How Platform Teams Get Shit Done

written in collaboration, migrations, platform

Pete Hodgson explored the different ways in which a Platform team works with other teams to get shit done in this article. I thought it was interesting to see how collaboration changes based on the type of work, so I put together this visual summary to compare and contrast each type of interaction.

Click image to enlarge

I added a few things here and there, but most of the stuff is taken from the original article, so if you care about this topic I recommend you check it out!

I found particularly interesting the realization that migrations are hard because the team that owns the code that needs changing is not the one driving the migration. This creates a situation of misaligned incentives and makes it a socio-technical problem. The article describes the different ways the teams can collaborate to get it done, but it’s also important to understand the tools a platform team has to remove this friction in the first place, things like sidecars, meshes and service chasis.

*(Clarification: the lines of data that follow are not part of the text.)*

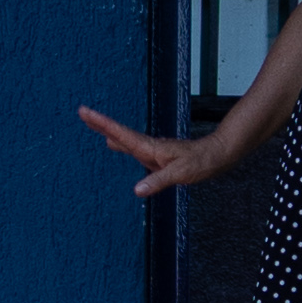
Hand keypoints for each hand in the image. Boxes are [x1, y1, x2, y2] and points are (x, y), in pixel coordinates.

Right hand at [81, 100, 231, 202]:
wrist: (218, 155)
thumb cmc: (202, 162)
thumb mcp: (181, 173)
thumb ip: (158, 181)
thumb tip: (137, 190)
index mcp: (150, 148)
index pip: (121, 134)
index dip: (102, 124)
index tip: (85, 112)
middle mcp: (149, 147)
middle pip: (119, 133)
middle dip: (100, 123)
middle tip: (82, 112)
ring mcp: (153, 151)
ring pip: (126, 140)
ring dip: (109, 131)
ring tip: (94, 125)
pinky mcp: (158, 157)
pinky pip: (134, 148)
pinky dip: (121, 143)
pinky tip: (118, 145)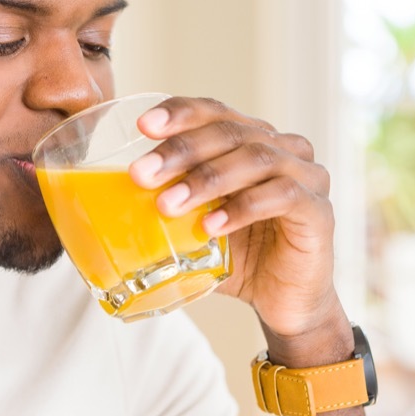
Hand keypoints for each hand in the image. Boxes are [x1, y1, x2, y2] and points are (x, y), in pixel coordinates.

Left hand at [129, 96, 352, 365]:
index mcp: (252, 140)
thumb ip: (164, 204)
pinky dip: (241, 209)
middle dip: (181, 150)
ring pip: (255, 159)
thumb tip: (95, 202)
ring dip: (206, 180)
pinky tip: (210, 227)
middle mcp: (283, 149)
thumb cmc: (237, 257)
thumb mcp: (194, 225)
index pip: (214, 112)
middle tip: (141, 174)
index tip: (142, 126)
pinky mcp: (319, 211)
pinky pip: (281, 197)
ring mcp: (307, 177)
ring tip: (168, 205)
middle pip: (230, 132)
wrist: (284, 304)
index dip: (180, 113)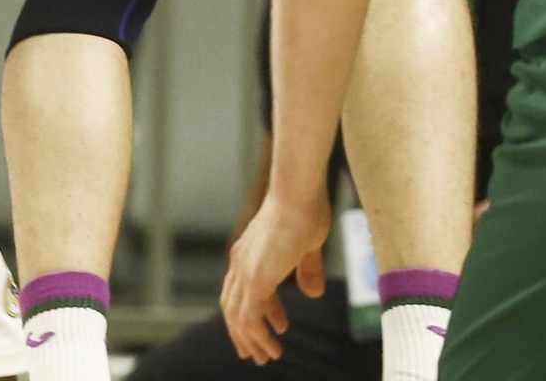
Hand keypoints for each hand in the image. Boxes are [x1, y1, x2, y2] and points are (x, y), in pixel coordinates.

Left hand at [221, 189, 330, 364]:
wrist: (298, 189)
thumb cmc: (306, 206)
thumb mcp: (307, 244)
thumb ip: (307, 269)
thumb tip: (313, 294)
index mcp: (248, 250)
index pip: (242, 289)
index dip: (257, 312)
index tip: (278, 327)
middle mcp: (241, 261)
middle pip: (232, 306)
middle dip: (244, 333)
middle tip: (257, 353)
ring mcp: (245, 270)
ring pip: (237, 318)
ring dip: (250, 341)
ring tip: (267, 357)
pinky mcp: (255, 279)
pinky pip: (249, 320)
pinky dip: (258, 338)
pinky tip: (273, 347)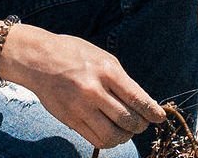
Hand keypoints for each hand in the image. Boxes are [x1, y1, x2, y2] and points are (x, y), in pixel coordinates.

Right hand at [4, 26, 165, 151]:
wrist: (38, 59)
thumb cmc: (74, 55)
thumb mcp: (103, 59)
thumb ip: (122, 81)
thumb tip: (144, 104)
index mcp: (106, 71)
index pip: (137, 99)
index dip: (152, 112)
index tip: (160, 118)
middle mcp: (94, 90)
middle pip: (128, 120)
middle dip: (140, 125)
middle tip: (141, 123)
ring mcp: (80, 107)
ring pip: (113, 135)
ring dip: (125, 136)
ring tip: (126, 130)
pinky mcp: (70, 120)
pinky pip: (96, 140)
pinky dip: (109, 141)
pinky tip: (111, 134)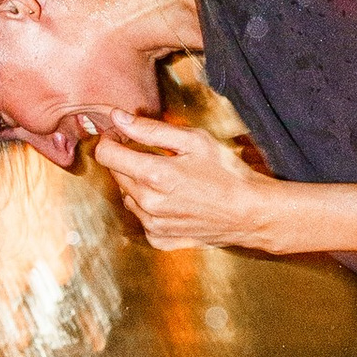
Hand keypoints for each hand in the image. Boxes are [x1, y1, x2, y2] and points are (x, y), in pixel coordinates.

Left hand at [92, 113, 279, 253]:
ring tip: (168, 179)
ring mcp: (152, 224)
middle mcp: (147, 203)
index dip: (111, 139)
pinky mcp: (159, 239)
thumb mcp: (193, 140)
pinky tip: (173, 200)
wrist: (249, 213)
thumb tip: (118, 118)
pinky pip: (141, 218)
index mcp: (153, 175)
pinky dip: (149, 207)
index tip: (121, 135)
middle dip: (127, 160)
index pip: (106, 154)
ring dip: (138, 185)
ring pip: (127, 196)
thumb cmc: (227, 173)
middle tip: (154, 155)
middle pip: (115, 174)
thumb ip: (150, 129)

I also included a section on how Google does Large-Scale Changes (LSC). They created a tool that allows anybody to submit Large-Scale Changes that are applied across the whole codebase. They advocate for the approach of centralizing the migration, to the point where most changes are reviewed by a single expert, and local teams hold no veto power over the LSC. They rely on code analysis and transformation tools to write the LSC and have a test infrastructure to automatically run all tests that a given change might affect in an efficient manner. To read more about their approach refer to Software Engineering at Google Chapter 14.